I met a friend who works for a fund management company for breakast on the way into work this morning and we got talking about executive pay. Notably they said that their house seemed to be voting against or abstaining on more remuneration reports than last season. One of their principal gripes was incentive schemes that pay out for median performance. You heard - you get an extra slug for being nothing special, just bang in the middle. What's more, they said, in the bigger companies some of these schemes can pay out pretty serious multiples of salary at the median (up to 250%).
Personally I'm not shocked, because I know this bit of the world, but I'm surprised how few people realise this kind of thing goes on and that their savings are being used to support it. But more on that later.

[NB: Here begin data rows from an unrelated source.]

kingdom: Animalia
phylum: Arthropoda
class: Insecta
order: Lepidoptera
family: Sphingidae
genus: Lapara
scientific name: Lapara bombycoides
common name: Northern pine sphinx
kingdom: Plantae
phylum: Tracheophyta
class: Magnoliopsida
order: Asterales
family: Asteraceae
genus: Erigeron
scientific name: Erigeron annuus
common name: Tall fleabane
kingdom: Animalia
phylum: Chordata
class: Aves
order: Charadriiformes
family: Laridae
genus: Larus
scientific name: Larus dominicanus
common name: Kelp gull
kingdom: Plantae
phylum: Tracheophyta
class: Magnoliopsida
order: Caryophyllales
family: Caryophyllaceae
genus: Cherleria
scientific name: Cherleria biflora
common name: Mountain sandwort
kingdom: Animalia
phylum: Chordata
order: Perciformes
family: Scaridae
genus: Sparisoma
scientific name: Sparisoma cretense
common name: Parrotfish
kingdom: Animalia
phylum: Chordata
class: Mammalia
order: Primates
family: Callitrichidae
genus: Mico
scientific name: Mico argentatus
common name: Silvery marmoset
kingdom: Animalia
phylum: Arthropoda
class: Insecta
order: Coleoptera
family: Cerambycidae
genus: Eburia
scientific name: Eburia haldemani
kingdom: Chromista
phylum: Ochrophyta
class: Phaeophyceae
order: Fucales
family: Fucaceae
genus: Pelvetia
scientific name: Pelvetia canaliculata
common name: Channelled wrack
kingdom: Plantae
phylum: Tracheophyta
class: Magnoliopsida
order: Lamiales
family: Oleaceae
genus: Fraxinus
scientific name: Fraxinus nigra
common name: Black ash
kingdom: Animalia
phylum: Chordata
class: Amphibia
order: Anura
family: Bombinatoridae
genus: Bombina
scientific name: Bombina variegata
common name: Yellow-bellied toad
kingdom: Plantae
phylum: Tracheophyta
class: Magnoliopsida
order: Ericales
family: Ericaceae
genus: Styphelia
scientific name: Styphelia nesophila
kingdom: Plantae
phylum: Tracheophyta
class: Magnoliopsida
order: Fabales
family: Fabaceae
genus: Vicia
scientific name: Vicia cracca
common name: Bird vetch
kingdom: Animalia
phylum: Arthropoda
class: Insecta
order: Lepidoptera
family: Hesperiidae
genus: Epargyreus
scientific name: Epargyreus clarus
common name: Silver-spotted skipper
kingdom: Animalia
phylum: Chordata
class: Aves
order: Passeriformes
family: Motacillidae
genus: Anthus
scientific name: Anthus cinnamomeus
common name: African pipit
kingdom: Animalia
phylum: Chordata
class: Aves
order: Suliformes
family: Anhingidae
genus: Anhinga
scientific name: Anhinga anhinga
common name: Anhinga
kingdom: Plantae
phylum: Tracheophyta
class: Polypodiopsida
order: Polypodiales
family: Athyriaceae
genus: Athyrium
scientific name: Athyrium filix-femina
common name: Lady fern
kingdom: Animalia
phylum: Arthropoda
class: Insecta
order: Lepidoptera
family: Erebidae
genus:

We also talked about the impact of the shareholder vote on pay which the Government institued in 2003. Broadly we agreed that it had led to more engagement over pay, but had not dealt at all with the scale of rewards. They were also sceptical that, as some claim, there was now more linkage to performance. For one the example of big payouts for median performance suggests otherwise. In addition they said that since the vote has been in place we have had largely benign market conditions (2003 was the bottom of the post TMT bubble bear market). A rising tide not only floats all boats, it also inflates all pay packages. They said that we would need to see a prolonged period of poor returns across the market to see just how performance-related rewards were.
This then led on to a broader discussion of what the pay vote was intended to a achieve. Was it simply to provide accountability to shareholders (ultimately in practice this means fund managers) or was it also meant to rein awards in? If it was the latter I think we can conclude that it has failed. A more cynical argument I have heard is that it was a clever bit of policy intended to take the heat out of the executive pay issue by appearing to offer a market solution. Obviously it could be all three, as different groups involved in devising and delivering the policy had different objectives.
More broadly it did bring me back to my previously stated view that shareholder voting on executive pay - as it stands now at least - has the unhelpful effect of legitimising high rewards with unchallenging targets. It suggests that the problem is at the margin - those very few companies that lose the vote, or see a significant level of opposition. Why would a company that gets a 90% plus vote in favour of their policy conclude they need to change anything? And how do journalists with little knowledge of exec pay interpret such figures?
This is why I strongly believe that the delegation of voting by pension funds and others to fund managers is a serious mistake. It means that an important political issue is dealt with by block voting by the City. So next time you see directors get away with trousering millions where the company has been poorly run, ask yourself what you have actually done to address the problem. If you have a company pension, or an ISA, somewhere along the line your slug of shares are being voted on these pay policies. Do you know how they are being used and are you putting any pressure on your fund manager? If not do you really have any grounds to complain?